On the way home that night, I was really moved by what good work Lavuk is doing. The friendly, welcoming, and loving staff members are all about creating fun, social time for people with special needs. Think about this for a minute, all of us “typical” people have the ability to organize our own spare time. We can go to the movies and effortlessly buy popcorn. We can call up our friends and meet for coffee. We can ride bikes and go shopping, you name it. By the time we are teenagers we are completely independent. We are capable of organization, transportation, and any other logistics that arise. None of this is true for most people with disabilities, especially people in wheelchairs and even more severely, people in wheelchairs who can’t feed themselves or communicate. But these individuals have the right to social activity too! They shouldn’t just have to sit at home after work (if they do go to work) because they have certain limitations. Lavuk is one such organization that makes it happen. I was impressed and deeply moved by their efforts and the compassion and joy that staff members have at their job. They make sure everyone is cared for, loved, and included. It is a safe and clean environment where individuals can drink a beer, buy a candy bar, use the computers, play video games, watch movies, and just generally be stimulated by their peers and the activity around them. It was awesome to experience. Well done, Lavuk!
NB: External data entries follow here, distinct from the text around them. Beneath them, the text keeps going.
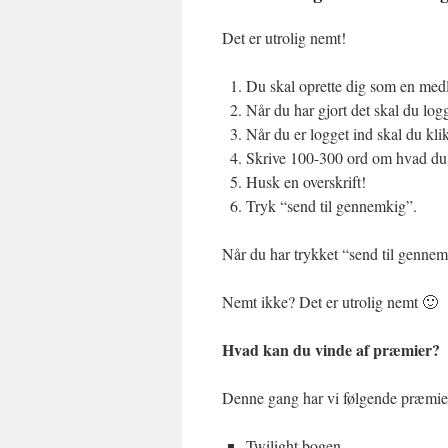
Det er utrolig nemt!
Du skal oprette dig som en me
Når du har gjort det skal du lo
Når du er logget ind skal du klik
Skrive 100-300 ord om hvad du 
Husk en overskrift!
Tryk “send til gennemkig”.
Når du har trykket “send til gennemk
Nemt ikke? Det er utrolig nemt 🙂
Hvad kan du vinde af præmier?
Denne gang har vi følgende præmier
Twilight bogen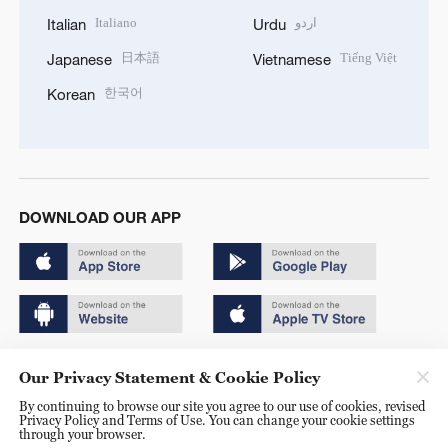
Italiano
اردو
Italian
Urdu
日本語
Tiếng Việt
Japanese
Vietnamese
한국어
Korean
DOWNLOAD OUR APP
Copyright © 2024 CGTN.
Our Privacy Statement & Cookie Policy
京ICP备20000184号
By continuing to browse our site you agree to our use of cookies, revised
Privacy Policy and Terms of Use. You can change your cookie settings
京公网安备 11010502050052号
through your browser.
And I have to say again what a privilege it is for me to get to spend time with people with special needs all over the world. Even though some of them smell funny or have drool coming out of their mouth, even though I don’t know how clean their hands are when I get a heartfelt handshake or they spit in my face when they talk, I love them all. They deserve attention and love and respect as much, or perhaps even more, than everyone else. And anyone who commits just a bit of time, attention, and love to an individual with special needs will see their efforts repaid ten-fold with the sincere kindness, joy, humor, and simplicity that a person with special needs gives.
Looking back, I can’t believe I almost didn’t go to Denmark. I would have missed out on a lot of learning opportunities. As far as the issues with prenatal testing, it seems to me that perhaps well-meaning people in other countries saw one news article about the declining birth rate of kids with Down Syndrome and assumed the worst about the government and the healthcare system. While I do think that Denmark favors a woman’s right to choose, it is certainly not anyone’s goal to eliminate imperfections from society. And I’m so grateful I took the chance to visit Denmark and discover that for myself.